6. Plastiliq ImageResizer
ImageResizer is an elegant, fast, and simple to use tool that allows you to batch convert and resize images (BMP, PNG, JPG, and TIFF) in a variety of different ways. They include width, height, fit, percentage, the current desktop resolution, and keeping proportions. The finished images can then be output to one of the same four input formats to the folder of your choice.
Options such as leaving smaller files alone, changing date and time attributes, overwriting existing files, and the JPG compression ratio can be configured from the Options window. Whole folders full of images can be dropped onto the window, subfolders will also be processed. Plastiliq ImageResizer can be made portable by installing and copying the folder or extracting it with Universal Extractor.
7. Picture Resizer
Picture Resizer is an interesting tool because its options are configured depending on what name you give the executable. Go to the website, enter some options in the wizard for processing the images, and the name you need is given. Folders or image files can be dropped onto the file’s icon and they will be converted automatically.

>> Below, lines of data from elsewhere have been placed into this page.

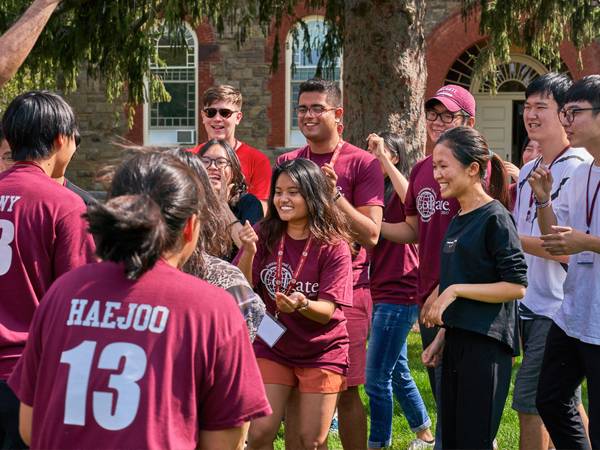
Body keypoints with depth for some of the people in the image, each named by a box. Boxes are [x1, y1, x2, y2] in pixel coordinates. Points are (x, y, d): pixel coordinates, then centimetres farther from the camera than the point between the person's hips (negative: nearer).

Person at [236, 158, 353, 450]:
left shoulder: (334, 246, -14)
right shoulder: (264, 236, -6)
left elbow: (327, 311, -17)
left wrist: (301, 305, -39)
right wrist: (248, 252, -26)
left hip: (321, 352, -2)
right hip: (271, 347, 2)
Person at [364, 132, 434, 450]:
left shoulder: (399, 193, -12)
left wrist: (384, 158, -31)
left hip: (398, 294, -9)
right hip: (380, 292, 9)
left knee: (377, 377, -5)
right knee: (397, 371, 20)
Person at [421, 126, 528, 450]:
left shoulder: (495, 218, -11)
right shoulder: (457, 221, 14)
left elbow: (515, 286, -16)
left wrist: (455, 290, -17)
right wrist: (442, 336, 16)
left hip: (486, 343, -9)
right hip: (458, 339, 9)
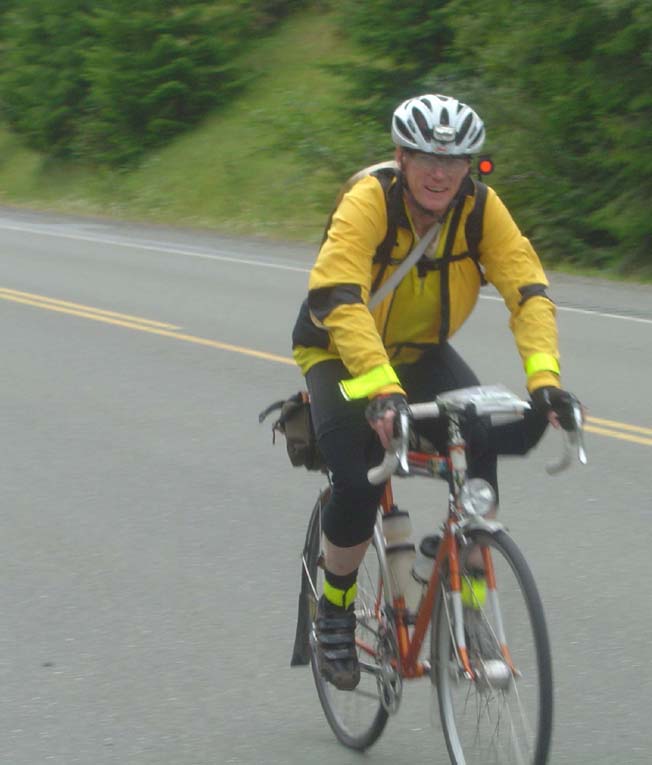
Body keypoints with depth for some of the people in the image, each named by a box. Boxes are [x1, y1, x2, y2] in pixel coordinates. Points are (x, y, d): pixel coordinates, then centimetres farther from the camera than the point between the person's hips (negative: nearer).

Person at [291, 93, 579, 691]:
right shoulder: (369, 200, -29)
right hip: (342, 355, -3)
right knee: (358, 483, -23)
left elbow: (528, 289, -25)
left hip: (422, 352, 3)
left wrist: (545, 377, -42)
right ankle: (334, 611, 5)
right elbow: (340, 300, -41)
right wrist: (381, 390, -54)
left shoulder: (480, 208, -17)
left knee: (484, 440, -24)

Double click the executable to show a window where you can enable a context menu entry.
There are 12 resizing methods to choose from, including crop, sides, percentage, resolution, file size, and extend canvas. As the executable is only 395KB, you can make multiple copies of it and create a number of your own presets. Drop your files onto the different icons to automatically perform different resizing tasks. Picture Resizer can only process JPG files.

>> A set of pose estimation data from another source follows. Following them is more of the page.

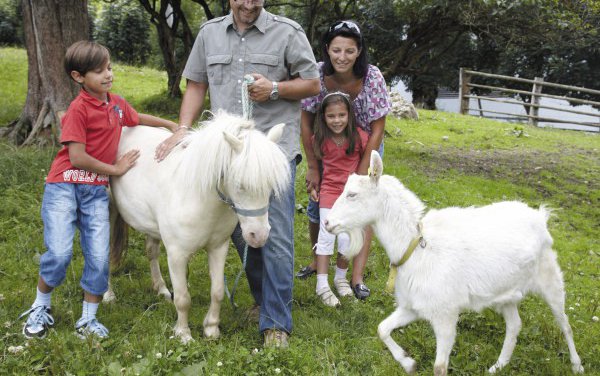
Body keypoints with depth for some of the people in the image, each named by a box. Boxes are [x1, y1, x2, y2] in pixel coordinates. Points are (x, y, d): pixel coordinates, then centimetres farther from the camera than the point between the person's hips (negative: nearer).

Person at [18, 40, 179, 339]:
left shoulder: (117, 103, 9)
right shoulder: (78, 109, -13)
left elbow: (138, 119, 31)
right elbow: (77, 158, -19)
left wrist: (171, 125, 23)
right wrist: (115, 169, -8)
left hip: (96, 191, 6)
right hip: (64, 186, -5)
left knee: (98, 256, -3)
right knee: (60, 253, -13)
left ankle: (88, 319, 13)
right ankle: (40, 308, 14)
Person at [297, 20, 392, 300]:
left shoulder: (372, 77, -28)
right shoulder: (317, 74, -24)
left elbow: (377, 130, -20)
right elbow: (306, 122, -13)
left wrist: (360, 174, -19)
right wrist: (312, 168, -11)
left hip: (364, 148, -2)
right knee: (316, 204, 4)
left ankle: (357, 278, -5)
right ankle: (317, 262, 28)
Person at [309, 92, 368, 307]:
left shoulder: (359, 137, -13)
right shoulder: (320, 140, -8)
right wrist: (313, 187, 7)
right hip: (328, 191, 0)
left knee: (346, 238, 2)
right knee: (326, 236, -2)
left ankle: (340, 277, 25)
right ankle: (322, 285, 3)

Something else Picture Resizer is good at is running from the command line with an extensive number of parameters making this program useful for resizing from Command Prompt or within batch files.
8. Image Tuner
Image Tuner is a program with a nice blend of features while not being difficult to use. It also has a nice and clear user interface too. There are 17 different tasks you can perform on your images, ranging from resize, crop, flip/rotate, add watermark, and batch rename, to color adjustments and filters. As tasks are only added if you want them, you don’t have to navigate through tons of options that are not required.
After browsing for or dropping some images onto the window (folders are supported), right click in the tasks pane on the right and choose Resize. The window that appears allows for resizing by percentage, by pixel size, or by the physical size of inches/cm. Image Tuner will save the files to the original image format. If you want to output all the images to another format such as JPG, PNG, BMP, GIF, or TIF, add the Convert task to the list before clicking Process.

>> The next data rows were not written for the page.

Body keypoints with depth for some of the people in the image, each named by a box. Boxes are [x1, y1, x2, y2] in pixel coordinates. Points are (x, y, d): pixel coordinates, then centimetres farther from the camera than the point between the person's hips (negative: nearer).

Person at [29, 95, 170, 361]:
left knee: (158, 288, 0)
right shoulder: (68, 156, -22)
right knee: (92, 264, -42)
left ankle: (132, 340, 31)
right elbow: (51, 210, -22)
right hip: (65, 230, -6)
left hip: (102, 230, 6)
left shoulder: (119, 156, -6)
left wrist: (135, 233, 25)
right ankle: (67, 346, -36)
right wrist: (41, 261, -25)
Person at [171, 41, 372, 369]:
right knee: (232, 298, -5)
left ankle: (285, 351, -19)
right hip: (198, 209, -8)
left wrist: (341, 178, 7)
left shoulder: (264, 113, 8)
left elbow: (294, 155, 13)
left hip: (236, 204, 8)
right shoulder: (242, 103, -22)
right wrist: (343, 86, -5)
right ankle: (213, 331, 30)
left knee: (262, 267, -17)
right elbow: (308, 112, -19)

The way ImBatch works is very similar to Image Tuner above. You add your images or folders full of images to the program and then add a task you would like to perform on them. The major difference is ImBatch is far more advanced and has dozens of different tasks that you can apply. That also makes it a bit more complicated to use but ImBatch is relatively intuitive so shouldn’t cause too much of a problem.
After adding the images to process, click on Add Task and select Transform > Resize. Then click on the Resize task and a popout window will appear. Files can be resized by pixels, percentage, or by physical dimensions. There is an advanced menu for adding the width and height using custom parameters but most users won’t need to use it.
ImBatch will overwrite the original files unless you add another task called Save as (Add Task > Save > Save as). This popout window allows for simple or advanced renaming and the option to save all images to a specific file format such as JPG, PNG, or WebP. A potentially valuable feature is Tools menu > Image Monitor. This will periodically scan selected folders and automatically perform the selected tasks on new image files.
The free version of Fotosizer has a blend of being easy to use while including enough resizing and converting features for most people’s needs. Dozens of custom or preset resizing options are available along with nine simple effects, flip and rotate, PNG optimization, and options to keep image metadata. The output file type can be any of BMP, JPG, PNG, GIF, TIF, or WebP, or the same as the original image file.
Fotosizer can recurse into subfolders if you turn the option on. A renaming system allows for filename masks to be applied if you want to be more precise about the names of the output files. A total of six presets and ten mask patterns can be combined to include picture information, dates, and etc. Do note there is a nag window every time you start Fotosizer to register for the full version.
If you don’t like the idea of a nag window, the last version that came without one is from 2012. It still works and has a slightly easier to use interface. There will be some newer functions missing (such as WebP support) but it works fine and should be enough for most users. An archiver such as 7-Zip can extract the installer to make the program portable.